I haven’t celebrated Australia day for years since seeing Aboriginals with a protest stall in 1988 at the bicentenary. Bringing my kids up in Perth, I felt so uncomfortable going to the firework Australia day celebrations as that was the only time that Perth put on fireworks, not even NYE! As we have such a high population of Aboriginals in WA, I felt that it was rubbing salt into the wound to celebrate the day that they see as Invasion day.
I can only celebrate “half Australia day ” until my friends join with me. If it takes a different day to do it, bring it on.
Many countries, including Britain, Europe, New Zealand, which have been the home to people for centuries, have been ‘taken over’ by people of more modern and convenient cultures. As the number of people on the earth increases, this is necessity in places that were sparsely populated. Australia is now diversifying again, and people do not come here to meld into the existing understanding of what is good and right.
Australians acknowledge that indigenous people occupied this land before other (white, black, yellow) arrived to disperse and populate. The thing we have to regret is that ‘might was right’ and the original inhabitants (and do we know what inhabitants they dismissed) were treated badly.
I have been a staunch member of Amnesty for a number of years, but I think, if were are going to reject racism and embrace the current immigrants, we should drop this self flagellation. Many Indigenous communities are in a sorry state, but much of that is due to the introduction of alcohol, which was insisted upon as a mark of equality.

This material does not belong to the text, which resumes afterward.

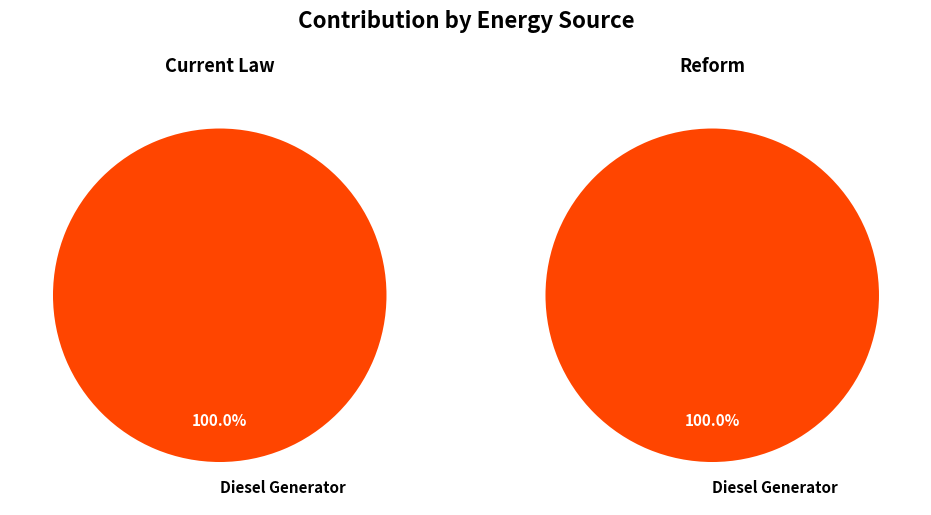

Is the sum of Owned PV and Diesel Generator greater than half?

Yes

I believe in australia day as a day were aussies come together and have fun i also know and believe what the english done not only to australia but to other countries including the one i came from Ireland its still ongoing and i cannot for the life of me understand why people think the aboriginals were here over 60,000 years ago when the bible clearly states that the earth is just over 6160 years old even when i speak to christian aboriginals they agree that the earth is only just over 6160 years old then they say but we were here for 30,000 years others say 60,000 years old if they are right about the 30 to 60 thousand year old were is their proof i know they have none no one has that proof because it does not exist thank you.

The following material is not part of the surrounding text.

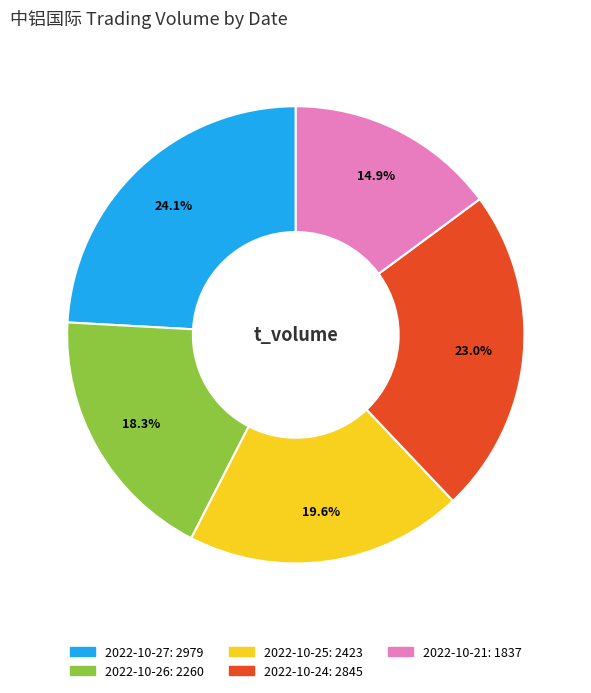

What is the smallest slice in the pie chart?

2022-10-21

26th January 1788 is the day the British started a new prison. Who wants to celebrate that? I reckon we should celebrate 25th January as “Freedom Day’ – the day before the invasion!
I am one of the many Australians who are not of Aboriginal heritage but do not celebrate Australia Day out of empathy and understanding of the hurt felt by many on 26 Jan. Why does it have to be 26 Jan anyway? This date is only relevent to NSW anyway.
Can I suggest that Australia Day be held on the last Monday of January each year, on whatever date that may fall (it does not fall on 26/1 for at least the next 10 years).
Some advantages:
In summer so traditional celebrations won’t change.
Still in School Holidays.
Always forms a long weekend for workers.
Most importantly, ALL Australians can celebrate a day where we can be proud Australians without offending our first people.